Fences, chronique afro-américaine

Fences

de Denzel Washington

Drame

Avec Denzel Washington, Viola Davis, Stephen Henderson

Sorti le 22 février 2017

L’histoire du quotidien d’une famille afro-américaine dans les années 50 où les rêves perdus des uns se confrontent aux espoirs des autres dans une Amérique en pleine évolution. Troy Maxson (Denzel Washington), ancien sportif professionnel, a dû y renoncer et se résigner à devenir employé municipal pour faire vivre sa femme, Rose (Viola Davis) et son fils, Cory (Jovan Adepo). Son rêve déçu et l’expérience d’une existence parsemée d’embûches influencent sa vision de la vie. Le conflit de génération sur fond d’émancipation des minorités va ainsi créer des tensions qui risquent de faire imploser cette famille dont l’existence semblait si paisible.

On s’attend de prime abord à un film militant, dénonçant la condition de la minorité noire américaine dans l’Amérique des années 50. Mais on est agréablement surpris. Si le contexte politique est présent, ce n’est qu’en filigrane et les principaux nœuds dramatiques se concentrent sur cette famille, à travers le personnage de Troy. La qualité des dialogues autour de situations anodines fait transparaître la vision profonde du monde du personnage principal, nous plongeant dans une chronique familiale réaliste, presque poétique, qui révèle la complexité de cet homme. Considérant que le sacrifice pour sa famille est supérieur à toute notion d’amour, un conflit s’instaure avec les autres membres qui refusent d’accepter que le devoir prime sur les rêves.

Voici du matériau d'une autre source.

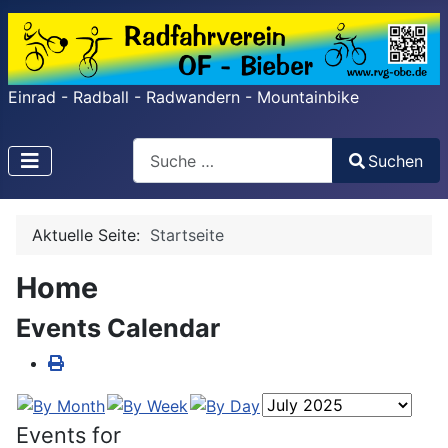
Einrad - Radball - Radwandern - Mountainbike
Search
Suchen
Type 2 or more characters for results.
Aktuelle Seite:
Startseite
Home
Events Calendar
Events for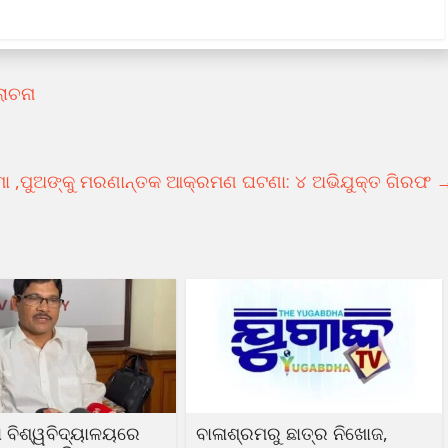
ଲୋଚନା
ମା ,ପୁଅଙ୍କୁ ମରଣାନ୍ତକ ଆକ୍ରମଣ ଘଟଣା: ୪ ଅଭିଯୁକ୍ତ ଗିରଫ
 ବିଶ୍ୱବିଦ୍ୟାଳୟରେ
ବାଳାଶ୍ରମରୁ ଛାତ୍ର ନିଖୋଜ,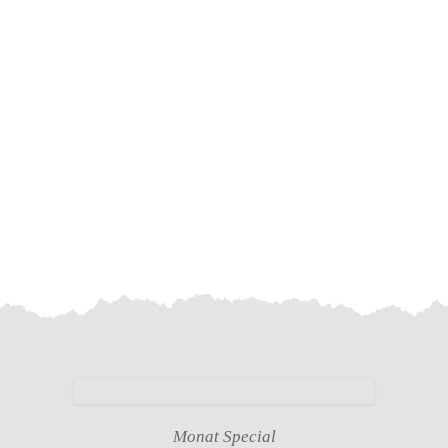
Monat Special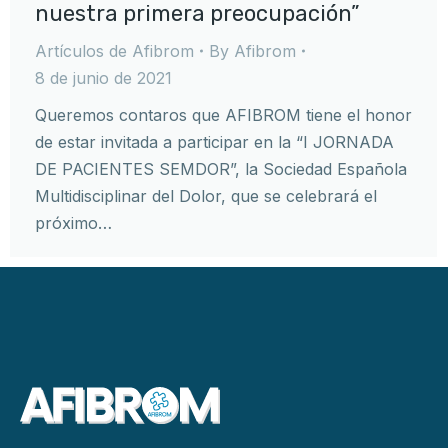
nuestra primera preocupación”
Artículos de Afibrom
By
Afibrom
8 de junio de 2021
Queremos contaros que AFIBROM tiene el honor
de estar invitada a participar en la “I JORNADA
DE PACIENTES SEMDOR”, la Sociedad Española
Multidisciplinar del Dolor, que se celebrará el
próximo…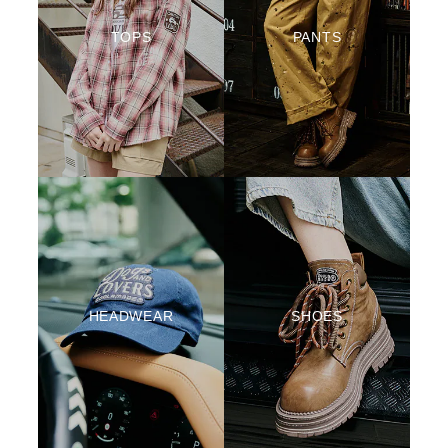
TOPS
PANTS
HEADWEAR
SHOES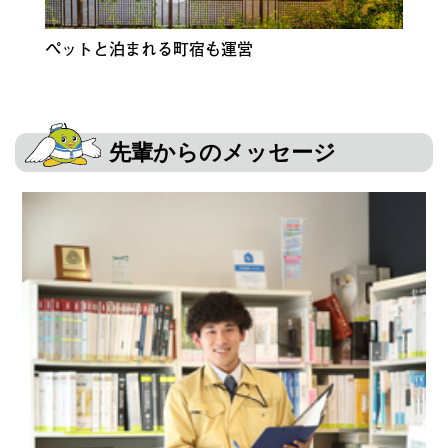
ペットと泊まれる町宿も運営
先輩からのメッセージ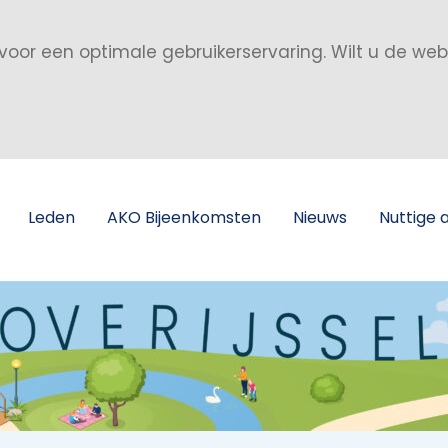
voor een optimale gebruikerservaring. Wilt u de we
Leden
AKO Bijeenkomsten
Nieuws
Nuttige 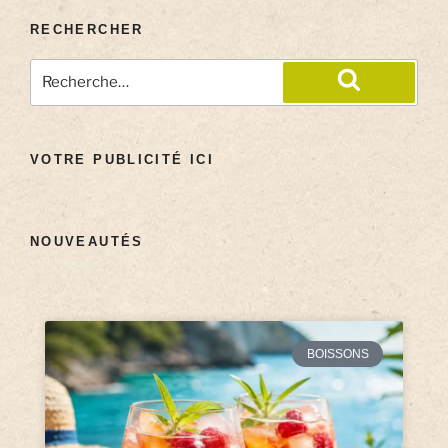
RECHERCHER
VOTRE PUBLICITÉ ICI
NOUVEAUTÉS
BOISSONS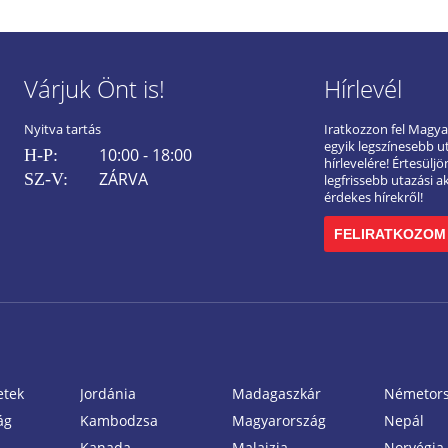
Várjuk Önt is!
Hírlevél
Nyitva tartás
Iratkozzon fel Magy
egyik legszínesebb u
10:00 - 18:00
H-P:
hírlevelére! Értesülj
ZÁRVA
SZ-V:
legfrissebb utazási a
érdekes hírekről!
FELIRATKOZOM
etek
Jordánia
Madagaszkár
Németor
ág
Kambodzsa
Magyarország
Nepál
Kanada
Malajzia
Norvégia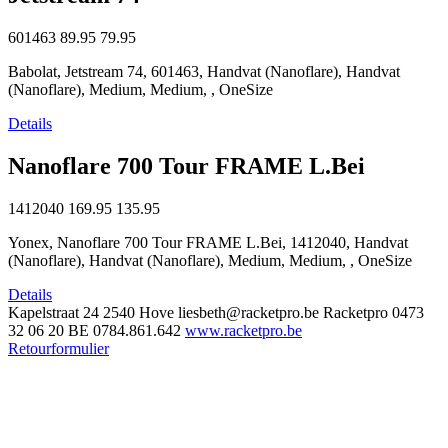
601463
89.95
79.95
Babolat, Jetstream 74, 601463, Handvat (Nanoflare), Handvat
(Nanoflare), Medium, Medium, , OneSize
Details
Nanoflare 700 Tour FRAME L.Bei
1412040
169.95
135.95
Yonex, Nanoflare 700 Tour FRAME L.Bei, 1412040, Handvat
(Nanoflare), Handvat (Nanoflare), Medium, Medium, , OneSize
Details
Kapelstraat 24
2540 Hove
liesbeth@racketpro.be
Racketpro
0473
32 06 20
BE 0784.861.642
www.racketpro.be
Retourformulier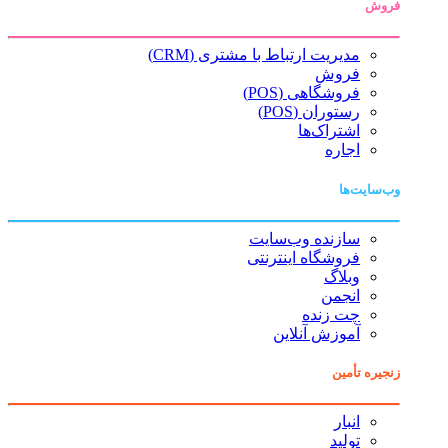
فروش
مدیریت ارتباط با مشتری (CRM)
فروش
فروشگاهی (POS)
رستوران (POS)
اشتراک‌ها
اجاره
وب‌سایت‌ها
سازنده وب‌سایت
فروشگاه اینترنتی
وبلاگ
انجمن
چت زنده
آموزش آنلاین
زنجیره تأمین
انبار
تولید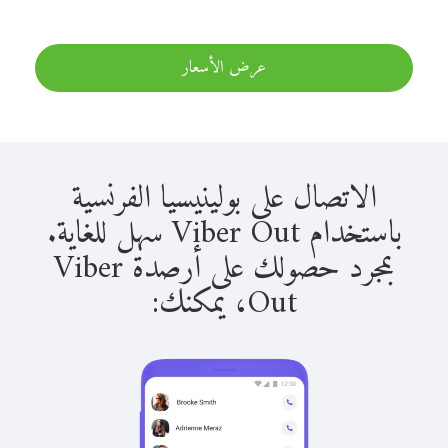
عرض الأسعار
الاتصال على بولينيسيا الفرنسية
باستخدام Viber Out سهل للغاية.
بمجرد حصولك على أرصدة Viber
Out، يمكنك: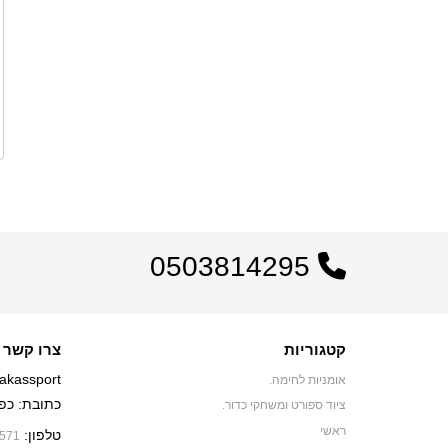
0503814295
קטגוריות
צרו קשר
akassport
אומניות לחימה.
כתובת: כפר יאסיף 0
ציוד ספורט ומשחקי כדור.
ראשי
טלפון:
571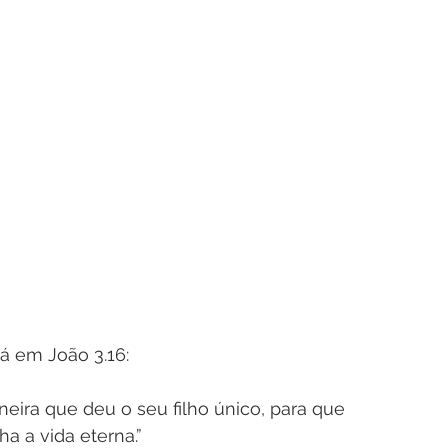
á em João 3.16:
ira que deu o seu filho único, para que 
a a vida eterna.”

Rappelant dans une certaine mesure la pièce de Tennessee Williams, Un tramway nommé Désir et son adaptation cinématographique par Elia Kazan, on retrouve ici des thèmes chers à cet auteur : amour, devoir et passion. La dimension quasi documentaire et presque voyeuriste de ce microcosme nous replace dans le contexte du théâtre et la maison devient un décor où (presque) tous les drames se nouent. Oublié le contexte politique, les conflits deviennent universels et les personnages existent à travers leurs certitudes et leurs contradictions. À noter que les acteurs sont extraordinaires et les personnages secondaires ont tous une existence juste influant à leurs manières sur les évènements. Les interactions sont réalistes et rendent chacun des protagonistes attachant avec des forces et des faiblesses profondément humaines.

Mais ce film, bien que très proche de l’univers d’Elia Kazan adopte une réalisation résolument moderne, bien que très épurée. La caméra est proche des personnages et le montage est tout au service des acteurs avec très peu de fantaisie. La dimension réaliste est accentuée par le hors champ, largement utilisé, respectant ainsi la dimension théâtrale du récit. Éludant volontairement certaines situations, Denzel Washington les matérialise uniquement à travers le jeu. Ainsi ce dernier ne tombe pas dans le piège de l’omniscience même si l’univers est élargit, évitant l’oppression du huis-clos.

Même si certaines scènes tirent parfois en longueur – et que l’on ressent tout de même bien les 2 heures 20 de film – on pardonne aisément à Denzel Washington qui signe ici un premier film maîtrisé et sensible, chronique réaliste d’une Amérique en pleine évolution.